Uprooting FDR’s “Great Wall of Trees”
Surely the end was nigh. Up and down the Great Plains, from the Texas panhandle to the Dakota prairies, dust stripped the paint from their barns, the wheat from their fields, the money — what pitiful amount was left — from their pockets. “Today is just common hell, death and destruction to every growing thing,” wrote Donald Hartwell, a Nebraska farmer, in his journal. “God in his infinite wisdom might have made a more discouraging place than Webster County, Nebraska, but so far as I know God never did.”

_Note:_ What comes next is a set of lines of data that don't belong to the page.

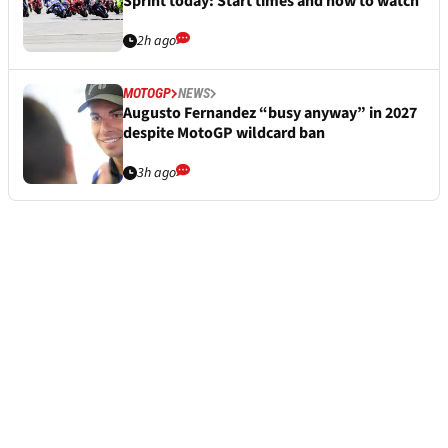
Sprint today: Start times and how to watch
2h ago
MOTOGP
NEWS
Augusto Fernandez “busy anyway” in 2027
despite MotoGP wildcard ban
3h ago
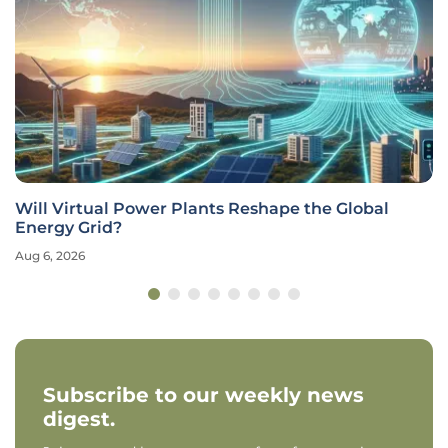
Will Virtual Power Plants Reshape the Global
Energy Grid?
Aug 6, 2026
Subscribe to our weekly news
digest.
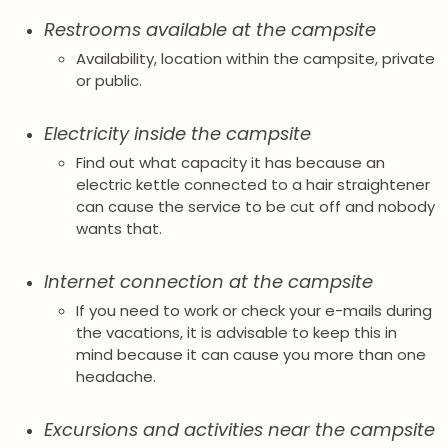
Restrooms available at the campsite
Availability, location within the campsite, private
or public.
Electricity inside the campsite
Find out what capacity it has because an
electric kettle connected to a hair straightener
can cause the service to be cut off and nobody
wants that.
Internet connection at the campsite
If you need to work or check your e-mails during
the vacations, it is advisable to keep this in
mind because it can cause you more than one
headache.
Excursions and activities near the campsite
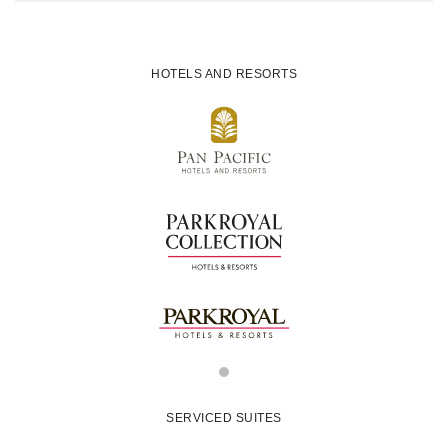
HOTELS AND RESORTS
SERVICED SUITES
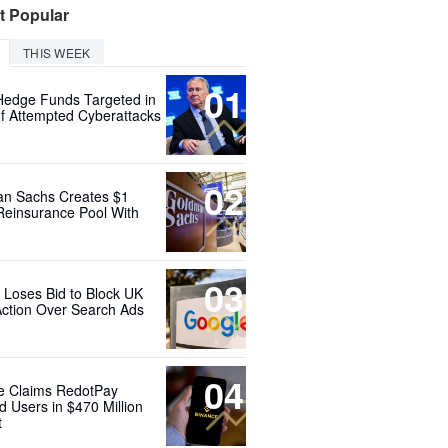
t Popular
THIS WEEK
01
Hedge Funds Targeted in
f Attempted Cyberattacks
02
n Sachs Creates $1
 Reinsurance Pool With
03
 Loses Bid to Block UK
Action Over Search Ads
04
e Claims RedotPay
d Users in $470 Million
t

The dust starved their cattle and choked their friends, their neighbors, swallowed a young schoolboy in Hays, Kansas, just a quarter-mile from his house. The roiling “black blizzards” veiled their homes in darkness, left their creaking floors rippled with silt, caked the bed sheets they soaked in kerosene and stretched across their windows. Like bandits, they tied handkerchiefs around their faces — only they were the victims, held hostage by the billions of tons of topsoil they’d plowed under over the previous half-century. They greased their nostrils with Vaseline. They swept. They prayed. They swept again. And often, finally, they left.
But FDR, long fascinated by forestry, had a plan to curb the Dust Bowl. On July 11, 1934, he issued an executive order for what he called on multiple occasions “my baby,” allocating $15 million for “the planting of forest protection strips in the Plains Region as a means of ameliorating drought conditions.”